* _Data for the task_
·····

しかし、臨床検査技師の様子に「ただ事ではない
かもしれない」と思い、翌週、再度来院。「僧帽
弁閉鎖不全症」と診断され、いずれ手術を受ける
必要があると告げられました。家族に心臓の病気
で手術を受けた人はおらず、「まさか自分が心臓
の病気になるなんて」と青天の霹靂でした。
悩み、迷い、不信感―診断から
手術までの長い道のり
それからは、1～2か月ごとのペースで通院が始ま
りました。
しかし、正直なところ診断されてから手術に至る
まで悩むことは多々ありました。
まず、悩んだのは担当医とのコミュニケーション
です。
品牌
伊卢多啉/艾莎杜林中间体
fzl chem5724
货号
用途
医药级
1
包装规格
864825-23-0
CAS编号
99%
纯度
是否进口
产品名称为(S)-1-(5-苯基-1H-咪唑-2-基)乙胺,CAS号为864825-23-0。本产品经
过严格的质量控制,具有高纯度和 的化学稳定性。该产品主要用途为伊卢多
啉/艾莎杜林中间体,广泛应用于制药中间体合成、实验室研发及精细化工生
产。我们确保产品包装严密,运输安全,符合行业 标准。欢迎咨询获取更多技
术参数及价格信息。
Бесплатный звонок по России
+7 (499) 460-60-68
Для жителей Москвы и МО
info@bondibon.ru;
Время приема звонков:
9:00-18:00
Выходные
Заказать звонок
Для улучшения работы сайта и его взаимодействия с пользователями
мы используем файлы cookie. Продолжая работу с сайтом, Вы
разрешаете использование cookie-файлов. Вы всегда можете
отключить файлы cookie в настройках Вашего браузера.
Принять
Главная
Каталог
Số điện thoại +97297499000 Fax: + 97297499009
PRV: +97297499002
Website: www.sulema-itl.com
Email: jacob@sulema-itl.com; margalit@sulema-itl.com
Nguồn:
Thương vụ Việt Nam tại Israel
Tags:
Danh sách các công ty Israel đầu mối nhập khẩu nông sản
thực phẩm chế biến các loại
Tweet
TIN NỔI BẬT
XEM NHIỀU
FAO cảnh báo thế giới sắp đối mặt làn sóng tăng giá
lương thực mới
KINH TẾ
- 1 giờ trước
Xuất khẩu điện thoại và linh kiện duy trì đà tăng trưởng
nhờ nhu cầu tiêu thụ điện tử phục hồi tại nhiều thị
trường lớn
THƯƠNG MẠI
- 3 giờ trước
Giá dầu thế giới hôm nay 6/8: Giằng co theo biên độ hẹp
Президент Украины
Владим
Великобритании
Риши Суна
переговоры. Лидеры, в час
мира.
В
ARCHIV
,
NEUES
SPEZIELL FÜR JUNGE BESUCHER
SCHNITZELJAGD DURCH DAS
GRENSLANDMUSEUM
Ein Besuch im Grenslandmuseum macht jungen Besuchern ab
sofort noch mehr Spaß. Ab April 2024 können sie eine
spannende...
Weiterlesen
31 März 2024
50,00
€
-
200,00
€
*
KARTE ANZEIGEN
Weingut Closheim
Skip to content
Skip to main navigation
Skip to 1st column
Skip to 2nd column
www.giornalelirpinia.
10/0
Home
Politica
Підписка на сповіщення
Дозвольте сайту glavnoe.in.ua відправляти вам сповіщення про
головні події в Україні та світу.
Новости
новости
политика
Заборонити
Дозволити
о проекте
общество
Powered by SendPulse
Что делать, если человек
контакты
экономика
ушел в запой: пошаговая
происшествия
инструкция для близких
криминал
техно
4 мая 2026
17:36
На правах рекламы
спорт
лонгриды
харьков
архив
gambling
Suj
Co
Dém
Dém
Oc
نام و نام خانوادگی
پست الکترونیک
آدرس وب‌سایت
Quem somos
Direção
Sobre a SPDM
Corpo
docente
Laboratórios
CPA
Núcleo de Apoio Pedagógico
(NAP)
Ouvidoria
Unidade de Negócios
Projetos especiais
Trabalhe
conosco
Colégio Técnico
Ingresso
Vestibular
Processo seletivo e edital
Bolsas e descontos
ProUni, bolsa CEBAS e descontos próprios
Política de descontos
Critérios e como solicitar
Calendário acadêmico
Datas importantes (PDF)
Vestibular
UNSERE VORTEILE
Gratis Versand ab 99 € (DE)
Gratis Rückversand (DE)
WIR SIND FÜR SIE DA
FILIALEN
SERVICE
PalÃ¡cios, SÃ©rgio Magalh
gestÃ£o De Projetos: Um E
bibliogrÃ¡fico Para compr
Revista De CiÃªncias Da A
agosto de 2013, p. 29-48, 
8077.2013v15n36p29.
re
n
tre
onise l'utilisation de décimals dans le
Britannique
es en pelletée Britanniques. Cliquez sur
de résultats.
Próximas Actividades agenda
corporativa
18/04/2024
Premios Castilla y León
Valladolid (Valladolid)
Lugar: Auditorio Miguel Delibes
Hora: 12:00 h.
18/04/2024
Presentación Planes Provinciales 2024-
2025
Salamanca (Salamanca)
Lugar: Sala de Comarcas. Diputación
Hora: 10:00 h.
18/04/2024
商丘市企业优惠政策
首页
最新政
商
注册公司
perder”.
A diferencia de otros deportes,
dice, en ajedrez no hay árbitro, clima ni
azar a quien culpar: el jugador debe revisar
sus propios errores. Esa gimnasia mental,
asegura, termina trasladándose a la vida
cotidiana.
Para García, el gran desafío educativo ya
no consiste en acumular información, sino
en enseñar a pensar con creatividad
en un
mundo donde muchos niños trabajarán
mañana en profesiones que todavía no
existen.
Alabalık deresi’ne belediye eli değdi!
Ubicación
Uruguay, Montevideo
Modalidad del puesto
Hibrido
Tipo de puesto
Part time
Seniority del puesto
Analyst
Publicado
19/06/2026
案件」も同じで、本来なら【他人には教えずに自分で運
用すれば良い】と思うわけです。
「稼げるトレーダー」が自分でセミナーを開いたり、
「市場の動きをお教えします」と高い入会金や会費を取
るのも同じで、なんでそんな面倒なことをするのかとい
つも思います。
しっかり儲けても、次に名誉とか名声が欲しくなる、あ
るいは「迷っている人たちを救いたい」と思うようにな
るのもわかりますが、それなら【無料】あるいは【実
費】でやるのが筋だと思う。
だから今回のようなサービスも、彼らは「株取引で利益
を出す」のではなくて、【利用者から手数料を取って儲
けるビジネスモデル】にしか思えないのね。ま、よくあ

·····

Would you return all of the data exactly as it stands above?

* _Solution to the exercise_
しかし、臨床検査技師の様子に「ただ事ではない
かもしれない」と思い、翌週、再度来院。「僧帽
弁閉鎖不全症」と診断され、いずれ手術を受ける
必要があると告げられました。家族に心臓の病気
で手術を受けた人はおらず、「まさか自分が心臓
の病気になるなんて」と青天の霹靂でした。
悩み、迷い、不信感―診断から
手術までの長い道のり
それからは、1～2か月ごとのペースで通院が始ま
りました。
しかし、正直なところ診断されてから手術に至る
まで悩むことは多々ありました。
まず、悩んだのは担当医とのコミュニケーション
です。
品牌
伊卢多啉/艾莎杜林中间体
fzl chem5724
货号
用途
医药级
1
包装规格
864825-23-0
CAS编号
99%
纯度
是否进口
产品名称为(S)-1-(5-苯基-1H-咪唑-2-基)乙胺,CAS号为864825-23-0。本产品经
过严格的质量控制,具有高纯度和 的化学稳定性。该产品主要用途为伊卢多
啉/艾莎杜林中间体,广泛应用于制药中间体合成、实验室研发及精细化工生
产。我们确保产品包装严密,运输安全,符合行业 标准。欢迎咨询获取更多技
术参数及价格信息。
Бесплатный звонок по России
+7 (499) 460-60-68
Для жителей Москвы и МО
info@bondibon.ru;
Время приема звонков:
9:00-18:00
Выходные
Заказать звонок
Для улучшения работы сайта и его взаимодействия с пользователями
мы используем файлы cookie. Продолжая работу с сайтом, Вы
разрешаете использование cookie-файлов. Вы всегда можете
отключить файлы cookie в настройках Вашего браузера.
Принять
Главная
Каталог
Số điện thoại +97297499000 Fax: + 97297499009
PRV: +97297499002
Website: www.sulema-itl.com
Email: jacob@sulema-itl.com; margalit@sulema-itl.com
Nguồn:
Thương vụ Việt Nam tại Israel
Tags:
Danh sách các công ty Israel đầu mối nhập khẩu nông sản
thực phẩm chế biến các loại
Tweet
TIN NỔI BẬT
XEM NHIỀU
FAO cảnh báo thế giới sắp đối mặt làn sóng tăng giá
lương thực mới
KINH TẾ
- 1 giờ trước
Xuất khẩu điện thoại và linh kiện duy trì đà tăng trưởng
nhờ nhu cầu tiêu thụ điện tử phục hồi tại nhiều thị
trường lớn
THƯƠNG MẠI
- 3 giờ trước
Giá dầu thế giới hôm nay 6/8: Giằng co theo biên độ hẹp
Президент Украины
Владим
Великобритании
Риши Суна
переговоры. Лидеры, в час
мира.
В
ARCHIV
,
NEUES
SPEZIELL FÜR JUNGE BESUCHER
SCHNITZELJAGD DURCH DAS
GRENSLANDMUSEUM
Ein Besuch im Grenslandmuseum macht jungen Besuchern ab
sofort noch mehr Spaß. Ab April 2024 können sie eine
spannende...
Weiterlesen
31 März 2024
50,00
€
-
200,00
€
*
KARTE ANZEIGEN
Weingut Closheim
Skip to content
Skip to main navigation
Skip to 1st column
Skip to 2nd column
www.giornalelirpinia.
10/0
Home
Politica
Підписка на сповіщення
Дозвольте сайту glavnoe.in.ua відправляти вам сповіщення про
головні події в Україні та світу.
Новости
новости
политика
Заборонити
Дозволити
о проекте
общество
Powered by SendPulse
Что делать, если человек
контакты
экономика
ушел в запой: пошаговая
происшествия
инструкция для близких
криминал
техно
4 мая 2026
17:36
На правах рекламы
спорт
лонгриды
харьков
архив
gambling
Suj
Co
Dém
Dém
Oc
نام و نام خانوادگی
پست الکترونیک
آدرس وب‌سایت
Quem somos
Direção
Sobre a SPDM
Corpo
docente
Laboratórios
CPA
Núcleo de Apoio Pedagógico
(NAP)
Ouvidoria
Unidade de Negócios
Projetos especiais
Trabalhe
conosco
Colégio Técnico
Ingresso
Vestibular
Processo seletivo e edital
Bolsas e descontos
ProUni, bolsa CEBAS e descontos próprios
Política de descontos
Critérios e como solicitar
Calendário acadêmico
Datas importantes (PDF)
Vestibular
UNSERE VORTEILE
Gratis Versand ab 99 € (DE)
Gratis Rückversand (DE)
WIR SIND FÜR SIE DA
FILIALEN
SERVICE
PalÃ¡cios, SÃ©rgio Magalh
gestÃ£o De Projetos: Um E
bibliogrÃ¡fico Para compr
Revista De CiÃªncias Da A
agosto de 2013, p. 29-48, 
8077.2013v15n36p29.
re
n
tre
onise l'utilisation de décimals dans le
Britannique
es en pelletée Britanniques. Cliquez sur
de résultats.
Próximas Actividades agenda
corporativa
18/04/2024
Premios Castilla y León
Valladolid (Valladolid)
Lugar: Auditorio Miguel Delibes
Hora: 12:00 h.
18/04/2024
Presentación Planes Provinciales 2024-
2025
Salamanca (Salamanca)
Lugar: Sala de Comarcas. Diputación
Hora: 10:00 h.
18/04/2024
商丘市企业优惠政策
首页
最新政
商
注册公司
perder”.
A diferencia de otros deportes,
dice, en ajedrez no hay árbitro, clima ni
azar a quien culpar: el jugador debe revisar
sus propios errores. Esa gimnasia mental,
asegura, termina trasladándose a la vida
cotidiana.
Para García, el gran desafío educativo ya
no consiste en acumular información, sino
en enseñar a pensar con creatividad
en un
mundo donde muchos niños trabajarán
mañana en profesiones que todavía no
existen.
Alabalık deresi’ne belediye eli değdi!
Ubicación
Uruguay, Montevideo
Modalidad del puesto
Hibrido
Tipo de puesto
Part time
Seniority del puesto
Analyst
Publicado
19/06/2026
案件」も同じで、本来なら【他人には教えずに自分で運
用すれば良い】と思うわけです。
「稼げるトレーダー」が自分でセミナーを開いたり、
「市場の動きをお教えします」と高い入会金や会費を取
るのも同じで、なんでそんな面倒なことをするのかとい
つも思います。
しっかり儲けても、次に名誉とか名声が欲しくなる、あ
るいは「迷っている人たちを救いたい」と思うようにな
るのもわかりますが、それなら【無料】あるいは【実
費】でやるのが筋だと思う。
だから今回のようなサービスも、彼らは「株取引で利益
を出す」のではなくて、【利用者から手数料を取って儲
けるビジネスモデル】にしか思えないのね。ま、よくあ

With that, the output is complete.